Ethan had a very personal experience with the darker side of celebrity. “My first scene partner in acting was River Phoenix,” he says of his “Explorers” co-star and friend, who died in 1993 from a drug overdose at age 23. “He had such a passion for music, and I think it would have helped him to go deeper with that. But there’s a feeling like you can’t get off the treadmill. ‘I’m kind of a famous actor so I have to do this.’ No, you don’t.”
For his part, Ethan believes he’s lucky in the level of attention he’s received. “I was always successful enough to work, but I didn’t ever hit that celebrity plane where it’s uncomfortable,” he says.
He began acting as a teenager, turning heads as a preppie high schooler in “Dead Poets Society” and starring in a Disney adaptation of “White Fang” before “Reality Bites” made him the poster child for a certain type of disaffected hipster. Until a recent appearance in the Marvel television series “Moon Knight,” Ethan has veered away from big-budget fare, once rejecting an offer to play the Dark Knight in “Batman Forever.” After his Oscar-nominated turn in “Training Day,” as well as Richard Linklater’s “Before Sunrise” trilogy and “Boyhood,” he kept showing his range, moving seamlessly between playing a priest struggling with a crisis of faith in Paul Schrader’s “First Reformed” to a sadistic child killer in the dark thriller “The Black Phone.”
“From a very young age, he never wanted to be put in a box or be seen as one kind of actor,” says Ethan’s longtime friend Vincent D’Onofrio, who appears in “Wildcat.”
Maya often thinks about the kind of stardom she’s striving for. This question is further complicated by the fact that she’s also a musician with two albums — 2020’s “Blush” and 2022’s “Moss.” But right now, she says, “I don’t have an answer for you. All I want is another chance to make art. All I want for my second album is to get permission to make a third.”

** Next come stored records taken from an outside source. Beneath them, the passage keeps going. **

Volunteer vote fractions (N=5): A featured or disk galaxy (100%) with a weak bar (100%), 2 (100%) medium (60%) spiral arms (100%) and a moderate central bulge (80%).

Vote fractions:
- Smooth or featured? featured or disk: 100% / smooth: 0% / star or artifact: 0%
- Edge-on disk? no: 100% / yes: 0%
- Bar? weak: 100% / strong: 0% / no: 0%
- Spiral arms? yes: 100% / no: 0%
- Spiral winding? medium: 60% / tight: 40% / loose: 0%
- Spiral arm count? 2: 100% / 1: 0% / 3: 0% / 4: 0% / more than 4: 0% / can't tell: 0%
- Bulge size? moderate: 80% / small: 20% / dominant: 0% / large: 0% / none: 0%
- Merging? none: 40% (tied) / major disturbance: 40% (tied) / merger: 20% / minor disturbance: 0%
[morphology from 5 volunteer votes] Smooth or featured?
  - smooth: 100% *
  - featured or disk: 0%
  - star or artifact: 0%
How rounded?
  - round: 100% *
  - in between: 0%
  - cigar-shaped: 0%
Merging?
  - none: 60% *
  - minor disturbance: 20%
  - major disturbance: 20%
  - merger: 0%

As she figures that out, she’s trying her hand at a variety of projects. She became known to a wider audience after joining the cast of Netflix’s popular sci-fi series “Stranger Things” in its third season, meshing with the other misfit teens in Hawkins, Indiana. And she’s learning from auteurs, working with Quentin Tarantino in “Once Upon a Time in Hollywood” and Wes Anderson in “Asteroid City,” while endearing herself to her peers with the Netflix comedy “Do Revenge,” a campy teen movie co-starring “Riverdale” actress Camila Mendes.
This year, she’ll also appear in Bradley Cooper’s Leonard Bernstein biopic “Maestro” and again work with family — this time, her mom — in the witty heist thriller “The Kill Room,” starring Thurman and Samuel L. Jackson. “I’m so excited for people to get to see my mom be funny,” she says. “In the last couple of years, she’s done independent comedies that, for whatever reason, haven’t seen the light of day. She’s the funniest person I know.”
It took these experiences for Maya to gain the confidence to lead a movie that’s being directed by her father. “As a teenager,” she says, “I wouldn’t have been in the place to have enough confidence to do it publicly …”
Suddenly, Ethan interrupts her: “I’m sorry to cut you off …”
“But you know exactly what I’m saying,” Maya says.
“You’re saying we could have done this earlier,” Ethan elaborates, “but the temperature in the room changed because Maya now has every right to be the lead of something. It’s different than if she were 17. This movie is being financed because she’s in it, not because I’m directing.”
”Well …,” Maya says, pushing back on the idea, “a little bit of both.”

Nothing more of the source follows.